SC Stays Order To Sell HDIL Assets On RBI Appeal

SC Stays Order To Sell HDIL Assets On RBI Appeal

SC Stays Order To Sell HDIL Assets On RBI Appeal

The Supreme Court on February 7, 2020, stayed  a Bombay High Court order that said assets held by beleaguered Housing Development and Infrastructure Ltd (HDIL) be sold to pay dues to crisis-hit PMC Bank. The SC order came on an appeal made by banking regulator RBI against the HC order. Earlier, the HC set up a three-member panel that was expected to liquidate the assets held by the real estate developer. HDIL promoters Rakesh Wadhawan and Sarang Wadhawan are currently in jail over fraud charges.

The Enforcement Directorate (ED) on December 16, 2019, filed a charge-sheet against the Wadhawans in connection with the multi-crore Punjab and Maharashtra Cooperative (PMC) Bank scam. They have been under the ED's custody since October 2019, after being booked under various provisions of the Prevention of Money Laundering Act.

Earlier, the PMC Bank came under the RBI's scrutiny, after the banking regulator made the discovery that PMC Bank officials colluded with those at HDIL, to hide large-scale defaults by the Mumbai-based builder. Of the PMC Bank's entire loan book of Rs 8,880 crore, nearly 73 per cent or Rs 6,500 crore, was reportedly extended to the Mumbai-based developer. This is four times the regulatory cap set by the banking regulator. Following the revelation, the RBI imposed financial restrictions on the bank, after the alleged scam came to its knowledge, including curbs on withdrawals.

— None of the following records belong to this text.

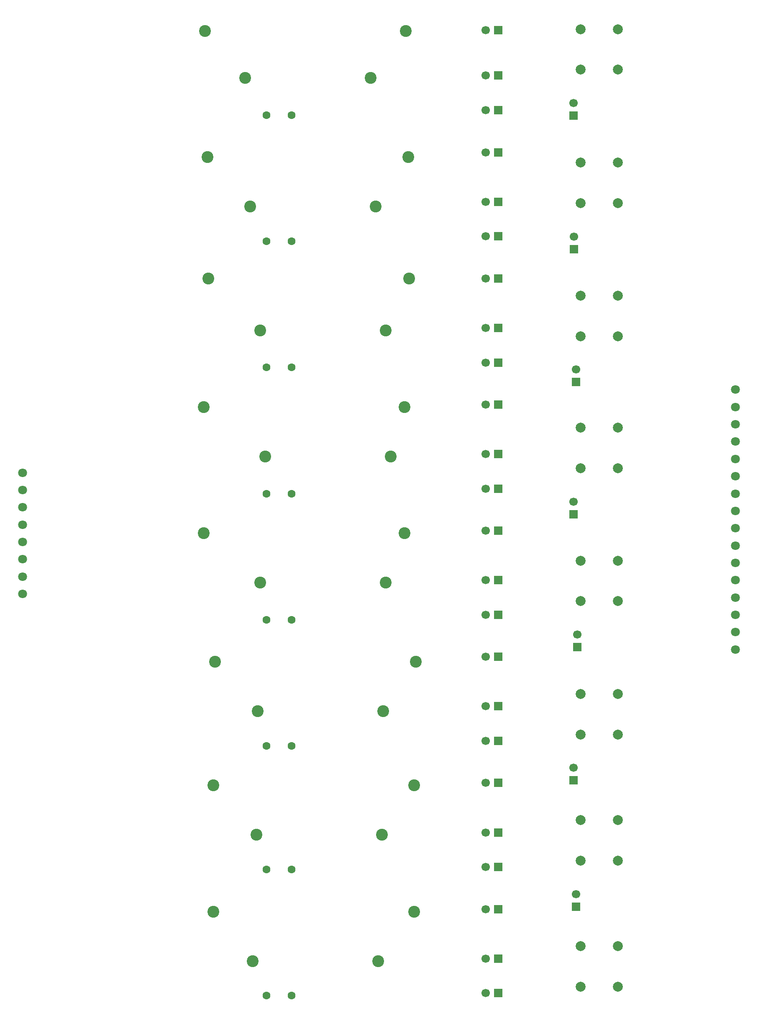
<source format=gbr>
%TF.GenerationSoftware,KiCad,Pcbnew,9.0.5*%
%TF.CreationDate,2025-11-16T19:12:02-08:00*%
%TF.ProjectId,measurementcircuit,6d656173-7572-4656-9d65-6e7463697263,rev?*%
%TF.SameCoordinates,Original*%
%TF.FileFunction,Soldermask,Bot*%
%TF.FilePolarity,Negative*%
%FSLAX46Y46*%
G04 Gerber Fmt 4.6, Leading zero omitted, Abs format (unit mm)*
G04 Created by KiCad (PCBNEW 9.0.5) date 2025-11-16 19:12:02*
%MOMM*%
%LPD*%
G01*
G04 APERTURE LIST*
%ADD10C,1.700000*%
%ADD11R,1.700000X1.700000*%
%ADD12C,2.400000*%
%ADD13C,2.000000*%
%ADD14C,1.600000*%
%ADD15C,1.800000*%
G04 APERTURE END LIST*
D10*
%TO.C,J21*%
X-88040000Y48000000D03*
D11*
X-85500000Y48000000D03*
%TD*%
%TO.C,J30*%
X-85500000Y-28500000D03*
D10*
X-88040000Y-28500000D03*
%TD*%
D11*
%TO.C,J22*%
X-85500000Y39500000D03*
D10*
X-88040000Y39500000D03*
%TD*%
D11*
%TO.C,J33*%
X-85500000Y-54000000D03*
D10*
X-88040000Y-54000000D03*
%TD*%
D11*
%TO.C,J16*%
X-69784999Y-112990000D03*
D10*
X-69784999Y-110450000D03*
%TD*%
D12*
%TO.C,R14*%
X-108300000Y-47500000D03*
X-133700000Y-47500000D03*
%TD*%
D11*
%TO.C,J35*%
X-85500000Y-72500000D03*
D10*
X-88040000Y-72500000D03*
%TD*%
D13*
%TO.C,J7*%
X-68789999Y-43057961D03*
X-68789999Y-51257960D03*
X-61289999Y-43057961D03*
X-61289999Y-51257960D03*
%TD*%
D11*
%TO.C,J42*%
X-85500000Y-130500000D03*
D10*
X-88040000Y-130500000D03*
%TD*%
D11*
%TO.C,J9*%
X-70154999Y19907761D03*
D10*
X-70154999Y22447761D03*
%TD*%
D12*
%TO.C,R19*%
X-102500000Y-88500000D03*
X-143140000Y-88500000D03*
%TD*%
D11*
%TO.C,J1*%
X-85500000Y64222761D03*
D10*
X-88040000Y64222761D03*
%TD*%
D12*
%TO.C,R22*%
X-102500000Y-114000000D03*
X-143140000Y-114000000D03*
%TD*%
D14*
%TO.C,R9*%
X-127335651Y-4000000D03*
X-132415651Y-4000000D03*
%TD*%
D12*
%TO.C,R1*%
X-104180000Y64000000D03*
X-144820000Y64000000D03*
%TD*%
D11*
%TO.C,J25*%
X-85500000Y14000000D03*
D10*
X-88040000Y14000000D03*
%TD*%
D12*
%TO.C,R5*%
X-110300000Y28500000D03*
X-135700000Y28500000D03*
%TD*%
D11*
%TO.C,J27*%
X-85500000Y-3000000D03*
D10*
X-88040000Y-3000000D03*
%TD*%
D11*
%TO.C,J26*%
X-85500000Y4000000D03*
D10*
X-88040000Y4000000D03*
%TD*%
D14*
%TO.C,R18*%
X-127335651Y-80500000D03*
X-132415651Y-80500000D03*
%TD*%
D12*
%TO.C,R17*%
X-108800000Y-73500000D03*
X-134200000Y-73500000D03*
%TD*%
D11*
%TO.C,J28*%
X-85500000Y-11500000D03*
D10*
X-88040000Y-11500000D03*
%TD*%
D13*
%TO.C,J18*%
X-68789999Y-69993882D03*
X-68789999Y-78193881D03*
X-61289999Y-69993882D03*
X-61289999Y-78193881D03*
%TD*%
D11*
%TO.C,J12*%
X-69500000Y-60540000D03*
D10*
X-69500000Y-58000000D03*
%TD*%
D14*
%TO.C,R21*%
X-127335651Y-105500000D03*
X-132415651Y-105500000D03*
%TD*%
D12*
%TO.C,R2*%
X-111300000Y54500000D03*
X-136700000Y54500000D03*
%TD*%
D14*
%TO.C,R6*%
X-127335651Y21500000D03*
X-132415651Y21500000D03*
%TD*%
D12*
%TO.C,R23*%
X-109800000Y-124000000D03*
X-135200000Y-124000000D03*
%TD*%
D11*
%TO.C,J15*%
X-70284999Y-87475921D03*
D10*
X-70284999Y-84935921D03*
%TD*%
D11*
%TO.C,J2*%
X-85500000Y55000000D03*
D10*
X-88040000Y55000000D03*
%TD*%
D11*
%TO.C,J10*%
X-69789999Y-6948160D03*
D10*
X-69789999Y-4408160D03*
%TD*%
D14*
%TO.C,R24*%
X-127335651Y-131000000D03*
X-132415651Y-131000000D03*
%TD*%
%TO.C,R15*%
X-127335651Y-55000000D03*
X-132415651Y-55000000D03*
%TD*%
D11*
%TO.C,J32*%
X-85500000Y-47000000D03*
D10*
X-88040000Y-47000000D03*
%TD*%
D12*
%TO.C,R10*%
X-104500000Y-12000000D03*
X-145140000Y-12000000D03*
%TD*%
D11*
%TO.C,J11*%
X-70289999Y-33674080D03*
D10*
X-70289999Y-31134080D03*
%TD*%
D11*
%TO.C,J8*%
X-70289999Y46903681D03*
D10*
X-70289999Y49443681D03*
%TD*%
D11*
%TO.C,J39*%
X-85500000Y-105000000D03*
D10*
X-88040000Y-105000000D03*
%TD*%
D12*
%TO.C,R7*%
X-103500000Y14000000D03*
X-144140000Y14000000D03*
%TD*%
D13*
%TO.C,J3*%
X-68789999Y64385720D03*
X-68789999Y56185721D03*
X-61289999Y64385720D03*
X-61289999Y56185721D03*
%TD*%
D12*
%TO.C,R20*%
X-109000000Y-98500000D03*
X-134400000Y-98500000D03*
%TD*%
D13*
%TO.C,J5*%
X-68789999Y10533879D03*
X-68789999Y2333880D03*
X-61289999Y10533879D03*
X-61289999Y2333880D03*
%TD*%
%TO.C,J6*%
X-68789999Y-16192041D03*
X-68789999Y-24392040D03*
X-61289999Y-16192041D03*
X-61289999Y-24392040D03*
%TD*%
D11*
%TO.C,J23*%
X-85500000Y29500000D03*
D10*
X-88040000Y29500000D03*
%TD*%
D11*
%TO.C,J40*%
X-85500000Y-113500000D03*
D10*
X-88040000Y-113500000D03*
%TD*%
D11*
%TO.C,J36*%
X-85500000Y-79500000D03*
D10*
X-88040000Y-79500000D03*
%TD*%
D13*
%TO.C,J19*%
X-68789999Y-95507961D03*
X-68789999Y-103707960D03*
X-61289999Y-95507961D03*
X-61289999Y-103707960D03*
%TD*%
D14*
%TO.C,R12*%
X-127335651Y-29500000D03*
X-132415651Y-29500000D03*
%TD*%
D12*
%TO.C,R4*%
X-103680000Y38500000D03*
X-144320000Y38500000D03*
%TD*%
D15*
%TO.C,J13*%
X-181789999Y-25277238D03*
X-181789999Y-28777238D03*
X-181789999Y-32277239D03*
X-181789999Y-35777240D03*
X-181789999Y-39277240D03*
X-181789999Y-42777241D03*
X-181789999Y-46277241D03*
X-181789999Y-49777242D03*
%TD*%
D14*
%TO.C,R3*%
X-127335651Y47000000D03*
X-132415651Y47000000D03*
%TD*%
D11*
%TO.C,J31*%
X-85500000Y-37000000D03*
D10*
X-88040000Y-37000000D03*
%TD*%
D12*
%TO.C,R16*%
X-102180000Y-63500000D03*
X-142820000Y-63500000D03*
%TD*%
D11*
%TO.C,J41*%
X-85500000Y-123500000D03*
D10*
X-88040000Y-123500000D03*
%TD*%
D11*
%TO.C,J34*%
X-85500000Y-62500000D03*
D10*
X-88040000Y-62500000D03*
%TD*%
D12*
%TO.C,R8*%
X-108300000Y3500000D03*
X-133700000Y3500000D03*
%TD*%
D13*
%TO.C,J20*%
X-68789999Y-121022040D03*
X-68789999Y-129222039D03*
X-61289999Y-121022040D03*
X-61289999Y-129222039D03*
%TD*%
D11*
%TO.C,J24*%
X-85500000Y22500000D03*
D10*
X-88040000Y22500000D03*
%TD*%
D12*
%TO.C,R11*%
X-107300000Y-22000000D03*
X-132700000Y-22000000D03*
%TD*%
D11*
%TO.C,J29*%
X-85500000Y-21500000D03*
D10*
X-88040000Y-21500000D03*
%TD*%
D11*
%TO.C,J38*%
X-85500000Y-98000000D03*
D10*
X-88040000Y-98000000D03*
%TD*%
D11*
%TO.C,J37*%
X-85500000Y-88000000D03*
D10*
X-88040000Y-88000000D03*
%TD*%
D13*
%TO.C,J4*%
X-68789999Y37389800D03*
X-68789999Y29189801D03*
X-61289999Y37389800D03*
X-61289999Y29189801D03*
%TD*%
D12*
%TO.C,R13*%
X-104500000Y-37500000D03*
X-145140000Y-37500000D03*
%TD*%
D15*
%TO.C,J17*%
X-37500000Y-8499991D03*
X-37500000Y-11999999D03*
X-37500000Y-15500000D03*
X-37500000Y-19000001D03*
X-37500000Y-22500001D03*
X-37500000Y-26000002D03*
X-37500000Y-29500003D03*
X-37500000Y-33000003D03*
X-37500000Y-36500004D03*
X-37500000Y-40000004D03*
X-37500000Y-43500005D03*
X-37500000Y-47000006D03*
X-37500000Y-50500006D03*
X-37500000Y-54000007D03*
X-37500000Y-57500007D03*
X-37500000Y-61000008D03*
%TD*%
M02*

</source>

So far, 12 people have been arrested in connection with the scam.

End of road for HDIL?

The Mumbai-based listed builder, primarily engaged in slum rehabilitation projects in the country’s financial capital, is already in trouble with Bank of India dragging it to the insolvency tribunal over a Rs 522-crore loan default.  While the National Company Law Appellate Tribunal (NCLAT) has provided the builder partial relief by accepting its plea challenging the move, it is only a matter of time when the Mumbai-based developer would join the dubious league of several other builders such as Jaypee and Amrapali that are currently facing insolvency proceedings under various provisions of the Insolvency and Bankruptcy Code (IBC).

Apart from the Bank of India, several other financial institutions, including Syndicate Bank, Dena Bank, Corporation Bank, and Indian Bank, have approached the tribunal with similar petitions, indicating that the debt crisis HDIL faces are much deeper. The BSE and NSE-listed developer, which has its presence in residential, commercial, as well as slum redevelopment projects in Mumbai, settled similar petitions moved by the J&K Bank and Andhra Bank in 2016, over dues of Rs 370 crore.

Ensuing trouble at HDIL would delay as many as 10 of its residential projects, which are in various stages of construction. These include the Majestic Tower (Nahur West), Whispering Tower (Mulund West), Residency Park II (Virar), Premier Exotica (Kurla West), Harmony (Goregaon West), Metropolis Residence (Andheri West), Galaxy Apartments (Kurla East), Paradise City (Pahghar), HDIL Hyderabad, etc.